In the closet, every color was accounted for, every shoe sensible and heel-less. In the medicine cabinet in the bathroom, a migraine medicine Flora’s mother also took. On the wall above the tub, framed pinups from old magazines—of course—and on the sink a red-and-white china pitcher from which fat makeup brushes burst forth, bouquetlike. Under the sink, a basket of pink rollers, of the sort you saw little old ladies walking around in, in the city, doing errands. Flora’s grandmother, too, had curled and smoothed the front of her hair with one giant pink roller every morning of her life.
In the guest room, there was a small bookshelf filled with children’s books with worn spines, their bold covers faded by the sun or years. Had Cynthia bought them in anticipation of a visit from a friend’s child? Or was this where the nieces and nephews stayed? Surely, as one of five siblings, she had many of those. On the top shelf, next to the pea green of
The Secret Garden
, were the
Little House
books, with their yellow covers—nine paperbacks fit snugly into their cardboard case.
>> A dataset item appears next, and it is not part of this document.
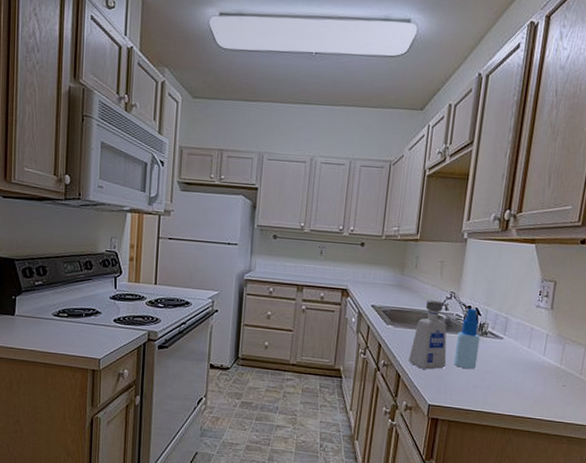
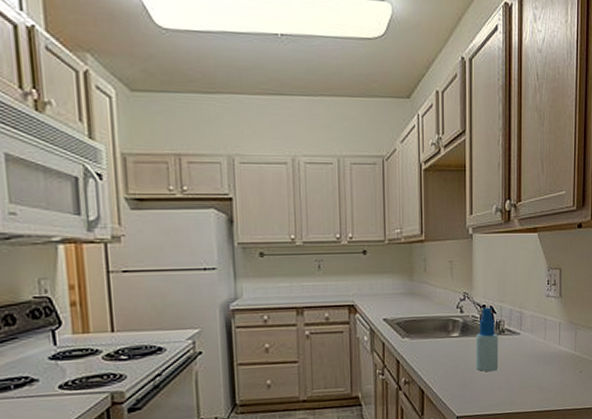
soap dispenser: present [409,300,447,370] -> none [430,304,469,380]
Flora slid them out, one after another, and flipped through the pages. They were ghosts, the books of one’s youth.
She remembered it was back downstairs, past the bathroom, where Cynthia had disappeared so eagerly that night and returned with the manuscript clutched in her arms like some found chunk of Rosetta stone. And indeed, there Flora found the tiny study, filled with grown-up, scholarly books, the tall art books down on the lower shelves, the books losing height as the shelves gained it. On the desk, a dictionary on a wooden pedestal, opened to the
M
’’. The desk was an old sewing table converted now to allow for different sorts of women’s work. There were no drawers, everything on display. Nestled into a neat bundle beside the original manuscript were two letters her father had written. Flora fingered them, though she knew better now: She had learned the punishing lesson of reading his most private words. Beneath those was a watercolor he had made, with Cynthia depicted as a cat planting bulbs in the garden, himself a Larks-like dog watching her from the hammock, over the top of his book. So he had evolved over the years from mouse to dog, but the women of his life were all hopelessly feline? Her mother, and Cynthia, and Flora, too, symbolically interchangeable?
One of the real cats—Pablo or Andy, she couldn’t tell which—jumped up onto the table next to her, startling her. Was that a car door she heard? She’d stayed too long. She stacked the letters and watercolor more or less as they had been, then picked up the manuscript with its twilight blue inscription and headed toward the back door. She could slip out there, but stupidly she’d left her bike out front by the driveway. What if someone had seen it? And as she placed the poems into the straw basket of her bicycle, she noticed Cynthia’s neighbor noticing her from inside the open garage. Flora waved, as waving was the done thing, and pedaled away.
But as she rode down Cynthia’s quiet residential street toward town, the wind picked up, lifting her hair, and first one and then two pages of the manuscript. Three from the end blew off in quick succession. Flora stopped and hurried after them. Another flew away. She chased her father’s papers through a meadow by the side of the road. Like a kid chasing butterflies, but clumsier, and less cheerful.